(MATERIAL SUPPLIED Opens)

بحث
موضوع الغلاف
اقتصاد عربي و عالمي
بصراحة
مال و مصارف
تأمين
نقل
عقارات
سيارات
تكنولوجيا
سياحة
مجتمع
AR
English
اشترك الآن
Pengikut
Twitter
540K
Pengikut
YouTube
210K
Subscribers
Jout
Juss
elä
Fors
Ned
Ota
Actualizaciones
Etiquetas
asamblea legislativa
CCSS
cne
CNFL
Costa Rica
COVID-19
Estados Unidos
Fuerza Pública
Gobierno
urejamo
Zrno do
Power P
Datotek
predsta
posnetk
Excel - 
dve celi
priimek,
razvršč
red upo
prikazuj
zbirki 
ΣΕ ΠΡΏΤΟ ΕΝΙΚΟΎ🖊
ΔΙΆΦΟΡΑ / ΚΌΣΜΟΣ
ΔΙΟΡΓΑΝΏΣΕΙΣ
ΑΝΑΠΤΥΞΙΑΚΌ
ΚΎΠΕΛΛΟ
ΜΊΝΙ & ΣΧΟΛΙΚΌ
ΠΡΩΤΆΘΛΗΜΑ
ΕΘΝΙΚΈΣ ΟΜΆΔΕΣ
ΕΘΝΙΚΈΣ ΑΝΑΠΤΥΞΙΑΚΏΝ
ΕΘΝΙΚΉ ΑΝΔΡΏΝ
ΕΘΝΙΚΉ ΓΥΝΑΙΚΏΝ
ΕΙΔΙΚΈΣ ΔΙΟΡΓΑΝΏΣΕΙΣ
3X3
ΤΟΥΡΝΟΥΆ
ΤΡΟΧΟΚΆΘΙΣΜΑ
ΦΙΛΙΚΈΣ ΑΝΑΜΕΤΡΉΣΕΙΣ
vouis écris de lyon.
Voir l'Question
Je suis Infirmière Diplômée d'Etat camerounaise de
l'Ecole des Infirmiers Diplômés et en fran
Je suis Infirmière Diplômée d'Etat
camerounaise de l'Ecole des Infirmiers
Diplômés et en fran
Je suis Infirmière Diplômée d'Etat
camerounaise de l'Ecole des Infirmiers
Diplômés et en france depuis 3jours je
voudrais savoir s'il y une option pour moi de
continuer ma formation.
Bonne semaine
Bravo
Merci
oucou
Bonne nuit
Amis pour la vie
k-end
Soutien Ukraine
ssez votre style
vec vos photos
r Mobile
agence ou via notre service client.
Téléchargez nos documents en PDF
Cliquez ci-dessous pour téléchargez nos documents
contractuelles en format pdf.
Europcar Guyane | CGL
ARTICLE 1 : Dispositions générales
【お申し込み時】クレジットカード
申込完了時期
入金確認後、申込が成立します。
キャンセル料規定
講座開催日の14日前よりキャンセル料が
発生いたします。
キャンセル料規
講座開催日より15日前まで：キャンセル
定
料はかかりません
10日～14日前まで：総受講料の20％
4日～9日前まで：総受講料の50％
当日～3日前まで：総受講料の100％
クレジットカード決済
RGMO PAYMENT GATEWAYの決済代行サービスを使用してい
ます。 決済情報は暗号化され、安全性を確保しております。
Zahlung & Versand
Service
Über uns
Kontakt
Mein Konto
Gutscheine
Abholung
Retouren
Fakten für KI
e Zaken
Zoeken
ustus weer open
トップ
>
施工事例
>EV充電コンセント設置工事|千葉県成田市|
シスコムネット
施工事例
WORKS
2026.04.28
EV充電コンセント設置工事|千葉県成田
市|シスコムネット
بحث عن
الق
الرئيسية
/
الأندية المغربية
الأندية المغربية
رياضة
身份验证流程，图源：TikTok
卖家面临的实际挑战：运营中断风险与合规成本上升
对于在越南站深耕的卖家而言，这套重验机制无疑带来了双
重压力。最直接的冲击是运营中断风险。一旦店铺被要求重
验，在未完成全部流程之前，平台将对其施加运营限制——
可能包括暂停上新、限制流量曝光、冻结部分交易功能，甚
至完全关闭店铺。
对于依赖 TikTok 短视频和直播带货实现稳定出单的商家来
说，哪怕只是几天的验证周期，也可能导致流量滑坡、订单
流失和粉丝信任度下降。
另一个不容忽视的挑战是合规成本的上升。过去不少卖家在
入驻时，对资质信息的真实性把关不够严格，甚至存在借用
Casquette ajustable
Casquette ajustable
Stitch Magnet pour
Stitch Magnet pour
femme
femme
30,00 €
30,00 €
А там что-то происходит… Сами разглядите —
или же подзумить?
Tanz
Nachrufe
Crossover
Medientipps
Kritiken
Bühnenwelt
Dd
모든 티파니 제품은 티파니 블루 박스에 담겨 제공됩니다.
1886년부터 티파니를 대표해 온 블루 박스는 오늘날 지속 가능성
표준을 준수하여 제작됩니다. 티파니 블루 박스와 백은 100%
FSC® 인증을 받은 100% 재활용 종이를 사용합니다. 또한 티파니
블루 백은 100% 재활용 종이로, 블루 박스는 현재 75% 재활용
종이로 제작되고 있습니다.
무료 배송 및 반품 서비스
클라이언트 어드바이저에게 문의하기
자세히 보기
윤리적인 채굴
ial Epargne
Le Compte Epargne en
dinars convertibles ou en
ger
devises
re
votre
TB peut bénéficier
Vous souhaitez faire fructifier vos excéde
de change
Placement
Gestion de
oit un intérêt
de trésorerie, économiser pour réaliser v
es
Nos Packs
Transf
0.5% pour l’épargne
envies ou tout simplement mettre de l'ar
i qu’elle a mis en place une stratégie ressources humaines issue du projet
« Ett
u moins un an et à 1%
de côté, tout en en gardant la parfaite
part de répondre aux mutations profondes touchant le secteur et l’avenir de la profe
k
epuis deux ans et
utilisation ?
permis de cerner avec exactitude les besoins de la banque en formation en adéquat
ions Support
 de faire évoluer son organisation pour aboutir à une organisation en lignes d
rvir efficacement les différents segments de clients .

(MATERIAL SUPPLIED Closes)

Retype all the data, keeping every character the same.

بحث
موضوع الغلاف
اقتصاد عربي و عالمي
بصراحة
مال و مصارف
تأمين
نقل
عقارات
سيارات
تكنولوجيا
سياحة
مجتمع
AR
English
اشترك الآن
Pengikut
Twitter
540K
Pengikut
YouTube
210K
Subscribers
Jout
Juss
elä
Fors
Ned
Ota
Actualizaciones
Etiquetas
asamblea legislativa
CCSS
cne
CNFL
Costa Rica
COVID-19
Estados Unidos
Fuerza Pública
Gobierno
urejamo
Zrno do
Power P
Datotek
predsta
posnetk
Excel - 
dve celi
priimek,
razvršč
red upo
prikazuj
zbirki 
ΣΕ ΠΡΏΤΟ ΕΝΙΚΟΎ🖊
ΔΙΆΦΟΡΑ / ΚΌΣΜΟΣ
ΔΙΟΡΓΑΝΏΣΕΙΣ
ΑΝΑΠΤΥΞΙΑΚΌ
ΚΎΠΕΛΛΟ
ΜΊΝΙ & ΣΧΟΛΙΚΌ
ΠΡΩΤΆΘΛΗΜΑ
ΕΘΝΙΚΈΣ ΟΜΆΔΕΣ
ΕΘΝΙΚΈΣ ΑΝΑΠΤΥΞΙΑΚΏΝ
ΕΘΝΙΚΉ ΑΝΔΡΏΝ
ΕΘΝΙΚΉ ΓΥΝΑΙΚΏΝ
ΕΙΔΙΚΈΣ ΔΙΟΡΓΑΝΏΣΕΙΣ
3X3
ΤΟΥΡΝΟΥΆ
ΤΡΟΧΟΚΆΘΙΣΜΑ
ΦΙΛΙΚΈΣ ΑΝΑΜΕΤΡΉΣΕΙΣ
vouis écris de lyon.
Voir l'Question
Je suis Infirmière Diplômée d'Etat camerounaise de
l'Ecole des Infirmiers Diplômés et en fran
Je suis Infirmière Diplômée d'Etat
camerounaise de l'Ecole des Infirmiers
Diplômés et en fran
Je suis Infirmière Diplômée d'Etat
camerounaise de l'Ecole des Infirmiers
Diplômés et en france depuis 3jours je
voudrais savoir s'il y une option pour moi de
continuer ma formation.
Bonne semaine
Bravo
Merci
oucou
Bonne nuit
Amis pour la vie
k-end
Soutien Ukraine
ssez votre style
vec vos photos
r Mobile
agence ou via notre service client.
Téléchargez nos documents en PDF
Cliquez ci-dessous pour téléchargez nos documents
contractuelles en format pdf.
Europcar Guyane | CGL
ARTICLE 1 : Dispositions générales
【お申し込み時】クレジットカード
申込完了時期
入金確認後、申込が成立します。
キャンセル料規定
講座開催日の14日前よりキャンセル料が
発生いたします。
キャンセル料規
講座開催日より15日前まで：キャンセル
定
料はかかりません
10日～14日前まで：総受講料の20％
4日～9日前まで：総受講料の50％
当日～3日前まで：総受講料の100％
クレジットカード決済
RGMO PAYMENT GATEWAYの決済代行サービスを使用してい
ます。 決済情報は暗号化され、安全性を確保しております。
Zahlung & Versand
Service
Über uns
Kontakt
Mein Konto
Gutscheine
Abholung
Retouren
Fakten für KI
e Zaken
Zoeken
ustus weer open
トップ
>
施工事例
>EV充電コンセント設置工事|千葉県成田市|
シスコムネット
施工事例
WORKS
2026.04.28
EV充電コンセント設置工事|千葉県成田
市|シスコムネット
بحث عن
الق
الرئيسية
/
الأندية المغربية
الأندية المغربية
رياضة
身份验证流程，图源：TikTok
卖家面临的实际挑战：运营中断风险与合规成本上升
对于在越南站深耕的卖家而言，这套重验机制无疑带来了双
重压力。最直接的冲击是运营中断风险。一旦店铺被要求重
验，在未完成全部流程之前，平台将对其施加运营限制——
可能包括暂停上新、限制流量曝光、冻结部分交易功能，甚
至完全关闭店铺。
对于依赖 TikTok 短视频和直播带货实现稳定出单的商家来
说，哪怕只是几天的验证周期，也可能导致流量滑坡、订单
流失和粉丝信任度下降。
另一个不容忽视的挑战是合规成本的上升。过去不少卖家在
入驻时，对资质信息的真实性把关不够严格，甚至存在借用
Casquette ajustable
Casquette ajustable
Stitch Magnet pour
Stitch Magnet pour
femme
femme
30,00 €
30,00 €
А там что-то происходит… Сами разглядите —
или же подзумить?
Tanz
Nachrufe
Crossover
Medientipps
Kritiken
Bühnenwelt
Dd
모든 티파니 제품은 티파니 블루 박스에 담겨 제공됩니다.
1886년부터 티파니를 대표해 온 블루 박스는 오늘날 지속 가능성
표준을 준수하여 제작됩니다. 티파니 블루 박스와 백은 100%
FSC® 인증을 받은 100% 재활용 종이를 사용합니다. 또한 티파니
블루 백은 100% 재활용 종이로, 블루 박스는 현재 75% 재활용
종이로 제작되고 있습니다.
무료 배송 및 반품 서비스
클라이언트 어드바이저에게 문의하기
자세히 보기
윤리적인 채굴
ial Epargne
Le Compte Epargne en
dinars convertibles ou en
ger
devises
re
votre
TB peut bénéficier
Vous souhaitez faire fructifier vos excéde
de change
Placement
Gestion de
oit un intérêt
de trésorerie, économiser pour réaliser v
es
Nos Packs
Transf
0.5% pour l’épargne
envies ou tout simplement mettre de l'ar
i qu’elle a mis en place une stratégie ressources humaines issue du projet
« Ett
u moins un an et à 1%
de côté, tout en en gardant la parfaite
part de répondre aux mutations profondes touchant le secteur et l’avenir de la profe
k
epuis deux ans et
utilisation ?
permis de cerner avec exactitude les besoins de la banque en formation en adéquat
ions Support
 de faire évoluer son organisation pour aboutir à une organisation en lignes d
rvir efficacement les différents segments de clients .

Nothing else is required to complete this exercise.